Update Harga Emas 17 Desember 2025, Tembus Level Segini
Harga emas mengalami sedikit kenaikan seiring dengan meningkatnya tingkat pengangguran di Amerika Serikat pada bulan November.
Harga emas mengalami kenaikan pada hari ini, Selasa (Rabu waktu Jakarta), setelah laporan mengenai pekerjaan di Amerika Serikat (AS) menunjukkan adanya peningkatan tingkat pengangguran bulan lalu dibandingkan bulan September. Hal ini memperkuat spekulasi mengenai kemungkinan penurunan suku bunga oleh Bank Sentral AS, Federal Reserve (The Fed), yang juga berkontribusi pada penurunan indeks dolar AS.

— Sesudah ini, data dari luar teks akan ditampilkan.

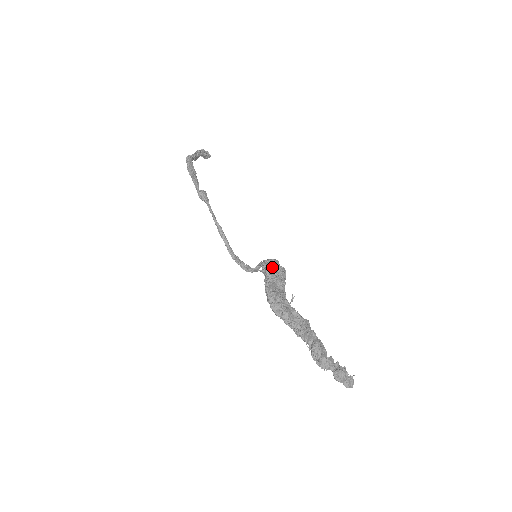
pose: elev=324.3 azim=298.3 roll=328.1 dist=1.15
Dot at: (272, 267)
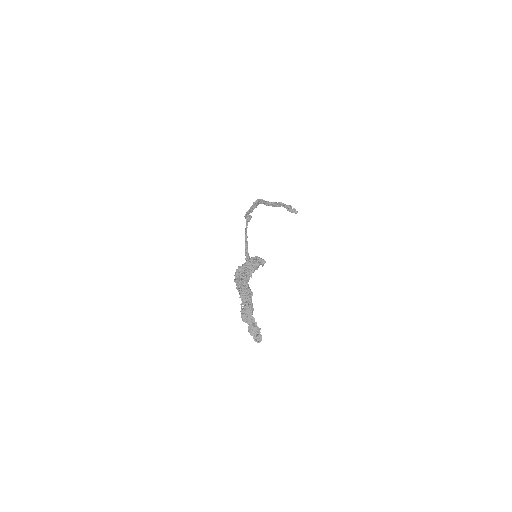
Dot at: (253, 259)
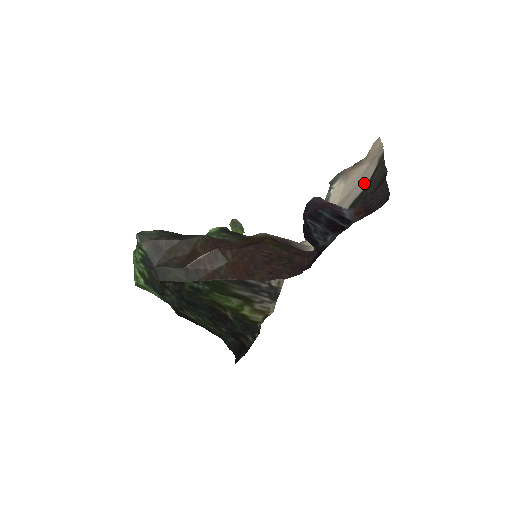
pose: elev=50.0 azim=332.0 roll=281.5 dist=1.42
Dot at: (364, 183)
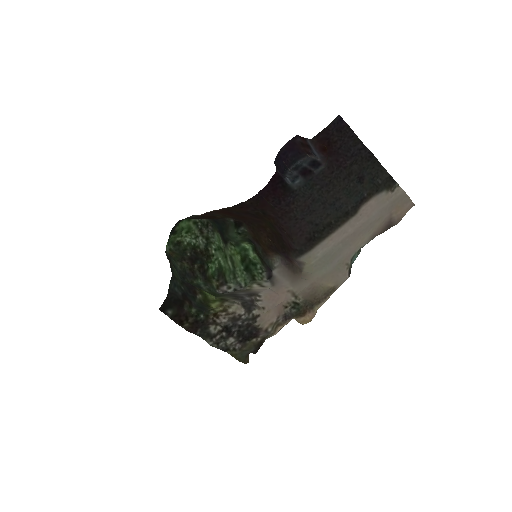
Dot at: (372, 205)
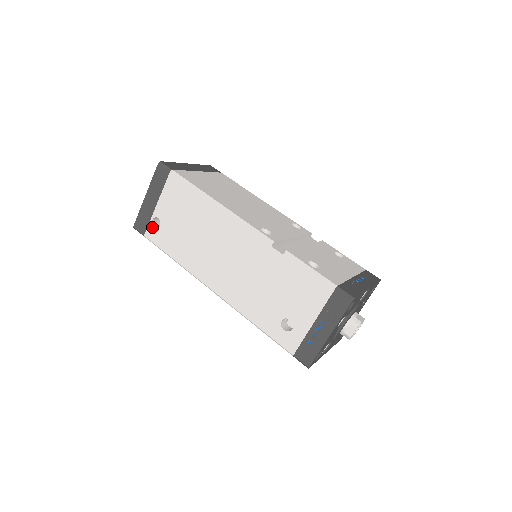
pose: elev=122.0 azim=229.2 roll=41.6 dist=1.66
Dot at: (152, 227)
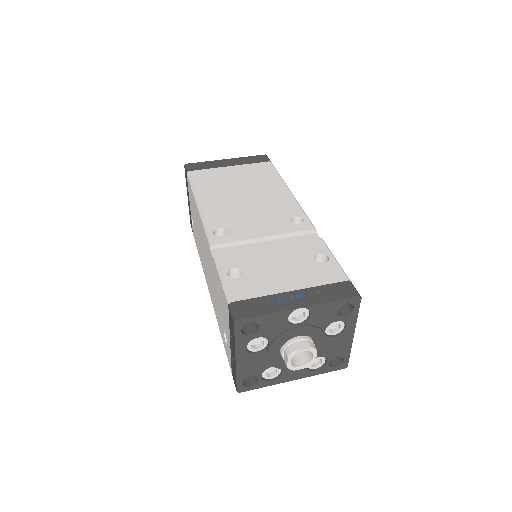
Dot at: (192, 226)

Menurut CNBC, pada Rabu (17/12/2025), harga emas spot meningkat sebesar 0,2% menjadi USD 4.310,21 per ons. Sementara itu, kontrak berjangka emas AS justru mengalami penurunan sebesar 0,1% menjadi USD 4.332,3. Penurunan nilai dolar AS ke level terendah dalam dua bulan membuat harga emas yang dinyatakan dalam dolar AS menjadi lebih terjangkau bagi pembeli dari luar negeri. Imbal hasil obligasi Treasury AS untuk tenor 10 tahun juga mengalami sedikit penurunan.
"Data tersebut memberi The Fed lebih banyak alasan untuk memangkas suku bunga, dan jika mereka memangkas suku bunga, itu akan berdampak positif bagi emas... begitulah cara pasar menafsirkannya saat ini," ungkap Bob Haberkorn, Ahli Strategi Pasar Senior di RJO Futures.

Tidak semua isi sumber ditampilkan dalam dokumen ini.